On June 15, 2018, Matthew Wright used an armored vehicle to block traffic on the Hoover Dam bypass. He brought an AR-15 and a handgun with him, and he had a single goal: to force the United States government to release a report from the Office of the Inspector General that would, he believed, contain evidence of blatant criminality by FBI agents while they were handling the investigation into Hillary Clinton’s use of a private email server.

The real OIG report had been released the previous day, which was the catalyst for Wright’s action: a vast, nebulous, and complicated conspiracy theory community had convinced themselves that there was a “real” OIG report, one that the government was hiding from the American people. Motivated by cryptic posts on the 4Chan message boards by a person claiming to have Q-level security clearance, the community had rallied around the belief that branches of the federal government were actively working to stage a coup against Donald Trump; that Special Counsel Robert Mueller was actually working with Donald Trump to arrest, prosecute, and imprison political opponents including Clinton, Barack Obama, and George Soros; and that high-profile liberal politicians, celebrities, and Jewish figures are members of a global child-trafficking ring.

The conspiracy theory spun out of the ashes of the #pizzagate conspiracy theory, and it has amassed a sizeable following since the election of Donald Trump. It has gained several noteworthy adherents, including Roseanne Barr, and believers have appeared at Trump rallies, in photographs of military personnel, and even at the White House.

From its roots on 4Chan, the QAnon community branched out across social media platforms. One of its strongest bases of support was on Reddit, where the subreddit r/GreatAwakening organized, recruited, and disseminated propaganda related to the conspiracy. After Reddit banned all associated subreddits, the community largely moved onto Voat and Gab. However, a significant portion of QAnon discussion and organization still takes place on Twitter, which has not, as of yet, taken meaningful action against the conspiracy theory.

While liberal news sites, right-wing watchdogs, and mainstream media have all covered QAnon, little rigorous social network analysis of the conspiracy and its members has been undertaken. Because of its maximalist approach to freedom of speech and reluctance to ban communities, Twitter provides the best opportunity to glean information about how the network is currently structured: who are the message magnifiers? How do adherents arrange themselves around more mainstream figures? Do automated accounts or foreign influencers play major roles in the network?

To answer these questions, this paper analyzes a corpus of 50,000 Tweets posted with the hashtag #QAnon on December 5, 2018, to visualize the conspiracy theory’s community and identify important actors and subgroups. The date was not chosen arbitrarily: #D5, as it was called, was promoted as a crucial day in QAnon circles, with various unsubstantiated claims asserting that Trump’s political enemies would finally be brought to justice. With the community already cracking apart due to growing discontent with the number of Q’s predictions that were definitively proven false, #D5 was seen as the day that the conspiracy theory would finally be validated.

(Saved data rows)
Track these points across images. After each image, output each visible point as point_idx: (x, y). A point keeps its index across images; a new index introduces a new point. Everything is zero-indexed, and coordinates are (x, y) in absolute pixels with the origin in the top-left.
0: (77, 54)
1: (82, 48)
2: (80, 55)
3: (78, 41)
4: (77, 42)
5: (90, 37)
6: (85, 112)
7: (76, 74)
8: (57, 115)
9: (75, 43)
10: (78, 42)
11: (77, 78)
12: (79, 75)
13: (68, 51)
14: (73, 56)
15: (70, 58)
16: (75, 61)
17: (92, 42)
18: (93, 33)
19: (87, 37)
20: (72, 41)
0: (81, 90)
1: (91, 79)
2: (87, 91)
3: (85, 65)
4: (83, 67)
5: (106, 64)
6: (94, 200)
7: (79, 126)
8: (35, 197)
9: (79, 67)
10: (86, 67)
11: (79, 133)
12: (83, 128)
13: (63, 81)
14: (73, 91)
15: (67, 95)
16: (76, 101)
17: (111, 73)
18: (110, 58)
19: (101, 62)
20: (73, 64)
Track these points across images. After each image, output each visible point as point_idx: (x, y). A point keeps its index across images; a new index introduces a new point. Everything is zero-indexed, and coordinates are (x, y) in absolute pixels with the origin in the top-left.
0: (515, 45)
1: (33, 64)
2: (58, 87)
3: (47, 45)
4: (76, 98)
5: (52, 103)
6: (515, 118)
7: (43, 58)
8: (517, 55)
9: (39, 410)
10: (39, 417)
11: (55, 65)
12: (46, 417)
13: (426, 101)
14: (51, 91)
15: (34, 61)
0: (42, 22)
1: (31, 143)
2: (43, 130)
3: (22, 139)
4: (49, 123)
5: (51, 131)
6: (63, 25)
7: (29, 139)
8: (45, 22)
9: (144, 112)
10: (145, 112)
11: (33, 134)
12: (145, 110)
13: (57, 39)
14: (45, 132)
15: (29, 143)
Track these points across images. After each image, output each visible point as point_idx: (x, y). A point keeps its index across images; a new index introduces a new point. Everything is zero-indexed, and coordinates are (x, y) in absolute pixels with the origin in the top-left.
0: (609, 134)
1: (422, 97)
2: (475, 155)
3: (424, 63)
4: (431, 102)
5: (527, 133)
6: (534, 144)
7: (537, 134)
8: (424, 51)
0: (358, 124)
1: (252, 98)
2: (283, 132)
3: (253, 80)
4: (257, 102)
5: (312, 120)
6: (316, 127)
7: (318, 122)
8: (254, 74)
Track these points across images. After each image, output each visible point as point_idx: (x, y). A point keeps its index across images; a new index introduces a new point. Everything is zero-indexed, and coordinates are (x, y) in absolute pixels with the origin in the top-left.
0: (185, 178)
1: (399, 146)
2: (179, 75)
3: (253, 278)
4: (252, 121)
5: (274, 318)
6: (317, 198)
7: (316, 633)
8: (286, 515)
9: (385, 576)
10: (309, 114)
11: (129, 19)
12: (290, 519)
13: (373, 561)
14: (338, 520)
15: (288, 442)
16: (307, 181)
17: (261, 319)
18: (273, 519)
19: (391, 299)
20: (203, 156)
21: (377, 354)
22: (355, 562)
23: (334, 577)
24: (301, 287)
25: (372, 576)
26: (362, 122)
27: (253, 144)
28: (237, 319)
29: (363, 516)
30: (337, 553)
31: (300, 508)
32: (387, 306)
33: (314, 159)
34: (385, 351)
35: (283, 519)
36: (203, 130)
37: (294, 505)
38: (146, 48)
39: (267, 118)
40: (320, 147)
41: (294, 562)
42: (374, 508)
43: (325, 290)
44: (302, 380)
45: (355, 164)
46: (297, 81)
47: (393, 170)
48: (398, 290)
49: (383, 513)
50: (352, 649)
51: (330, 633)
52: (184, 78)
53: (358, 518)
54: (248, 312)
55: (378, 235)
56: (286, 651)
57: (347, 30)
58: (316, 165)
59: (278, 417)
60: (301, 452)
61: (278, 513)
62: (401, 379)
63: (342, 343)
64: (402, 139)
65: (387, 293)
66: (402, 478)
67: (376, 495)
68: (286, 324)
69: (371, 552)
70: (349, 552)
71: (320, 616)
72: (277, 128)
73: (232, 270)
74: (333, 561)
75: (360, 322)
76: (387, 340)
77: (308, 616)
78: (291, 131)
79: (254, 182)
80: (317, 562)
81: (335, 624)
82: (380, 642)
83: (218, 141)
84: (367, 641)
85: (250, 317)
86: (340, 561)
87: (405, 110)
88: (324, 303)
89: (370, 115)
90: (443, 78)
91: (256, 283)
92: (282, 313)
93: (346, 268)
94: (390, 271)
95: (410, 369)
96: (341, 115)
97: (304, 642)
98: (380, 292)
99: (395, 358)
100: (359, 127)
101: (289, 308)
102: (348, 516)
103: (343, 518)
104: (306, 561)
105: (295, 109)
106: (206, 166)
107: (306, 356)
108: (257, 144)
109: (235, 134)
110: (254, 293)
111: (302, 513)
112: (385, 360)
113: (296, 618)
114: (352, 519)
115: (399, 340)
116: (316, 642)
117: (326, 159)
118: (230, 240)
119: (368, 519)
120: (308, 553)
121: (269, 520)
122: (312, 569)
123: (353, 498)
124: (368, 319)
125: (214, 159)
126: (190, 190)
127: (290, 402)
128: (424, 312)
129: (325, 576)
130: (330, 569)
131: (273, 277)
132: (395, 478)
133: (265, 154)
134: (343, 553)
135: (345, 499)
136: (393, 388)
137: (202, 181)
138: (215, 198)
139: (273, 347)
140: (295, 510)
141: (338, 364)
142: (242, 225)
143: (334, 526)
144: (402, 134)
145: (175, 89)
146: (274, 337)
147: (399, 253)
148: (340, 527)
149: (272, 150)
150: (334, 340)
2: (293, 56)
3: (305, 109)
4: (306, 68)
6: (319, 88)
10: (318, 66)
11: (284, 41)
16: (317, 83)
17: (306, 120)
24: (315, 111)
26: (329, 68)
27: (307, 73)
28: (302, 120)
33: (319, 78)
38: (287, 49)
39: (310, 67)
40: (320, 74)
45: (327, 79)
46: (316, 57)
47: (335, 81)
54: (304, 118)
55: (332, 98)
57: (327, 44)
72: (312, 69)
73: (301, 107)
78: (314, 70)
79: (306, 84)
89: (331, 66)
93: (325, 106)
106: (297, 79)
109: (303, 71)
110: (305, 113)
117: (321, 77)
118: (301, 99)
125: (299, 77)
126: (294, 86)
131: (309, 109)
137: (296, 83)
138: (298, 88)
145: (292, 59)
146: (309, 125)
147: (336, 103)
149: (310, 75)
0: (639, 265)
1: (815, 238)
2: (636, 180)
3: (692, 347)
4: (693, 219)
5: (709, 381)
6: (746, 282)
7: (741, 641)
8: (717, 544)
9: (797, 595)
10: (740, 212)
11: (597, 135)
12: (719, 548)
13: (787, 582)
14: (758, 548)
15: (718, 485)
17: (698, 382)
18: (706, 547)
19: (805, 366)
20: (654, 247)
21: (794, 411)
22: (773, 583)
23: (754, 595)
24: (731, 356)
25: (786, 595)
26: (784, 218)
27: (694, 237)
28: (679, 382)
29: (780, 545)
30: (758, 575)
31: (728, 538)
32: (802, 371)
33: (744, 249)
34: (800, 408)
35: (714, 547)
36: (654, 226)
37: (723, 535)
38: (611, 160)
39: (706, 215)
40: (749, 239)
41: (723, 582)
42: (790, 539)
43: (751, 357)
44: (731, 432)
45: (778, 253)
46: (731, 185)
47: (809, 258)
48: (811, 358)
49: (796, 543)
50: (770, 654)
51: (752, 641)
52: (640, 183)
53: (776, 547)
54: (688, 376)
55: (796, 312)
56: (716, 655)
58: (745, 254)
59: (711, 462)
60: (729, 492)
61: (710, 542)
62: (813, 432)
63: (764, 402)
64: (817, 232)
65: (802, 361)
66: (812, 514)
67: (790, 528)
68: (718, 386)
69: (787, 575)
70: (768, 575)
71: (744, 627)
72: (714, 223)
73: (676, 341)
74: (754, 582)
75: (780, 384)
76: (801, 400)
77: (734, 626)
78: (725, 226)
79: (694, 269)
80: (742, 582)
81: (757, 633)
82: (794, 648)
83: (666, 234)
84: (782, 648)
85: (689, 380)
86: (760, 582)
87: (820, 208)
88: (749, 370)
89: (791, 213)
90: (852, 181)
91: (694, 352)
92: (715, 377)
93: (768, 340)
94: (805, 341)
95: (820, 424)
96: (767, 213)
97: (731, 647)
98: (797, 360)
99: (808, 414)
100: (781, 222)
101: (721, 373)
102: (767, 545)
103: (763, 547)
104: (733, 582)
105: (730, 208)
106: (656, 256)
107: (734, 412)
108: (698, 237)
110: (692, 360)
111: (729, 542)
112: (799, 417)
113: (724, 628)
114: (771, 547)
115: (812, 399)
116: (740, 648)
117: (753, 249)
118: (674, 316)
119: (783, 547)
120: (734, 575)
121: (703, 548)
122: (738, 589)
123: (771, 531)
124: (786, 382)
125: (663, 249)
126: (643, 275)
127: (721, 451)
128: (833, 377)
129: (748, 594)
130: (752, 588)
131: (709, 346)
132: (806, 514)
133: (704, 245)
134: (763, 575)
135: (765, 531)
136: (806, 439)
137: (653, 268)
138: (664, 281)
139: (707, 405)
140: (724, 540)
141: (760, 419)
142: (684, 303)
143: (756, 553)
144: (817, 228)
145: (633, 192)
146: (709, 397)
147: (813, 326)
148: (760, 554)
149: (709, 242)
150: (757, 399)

• [What you will do]
1. Answer these questions from the QAnon text:
(a) What kind of vehicle did Matthew Wright use to block traffic on the Hoover Dam bypass?
(b) After Reddit banned all associated subreddits, which platforms did the community largely move onto?
(c) How many Tweets are in the corpus the paper analyzes, and on what date were they posted?
2. Turn the paragraph of the QAnon text beginning "From its roots on 4Chan" into a short bulleted list that keeps its main facts.
Answer from the QAnon text only.

• [Responses for each task]
1.
(a) An armored vehicle.
(b) Voat and Gab.
(c) 50,000 Tweets, posted on December 5, 2018.

2.
- The QAnon community began on 4Chan and spread across social media platforms.
- One of its strongest bases was the Reddit subreddit r/GreatAwakening, which organized, recruited, and disseminated propaganda.
- After Reddit banned all associated subreddits, the community largely moved onto Voat and Gab.
- A significant portion of QAnon discussion and organization still takes place on Twitter, which has not yet taken meaningful action against it.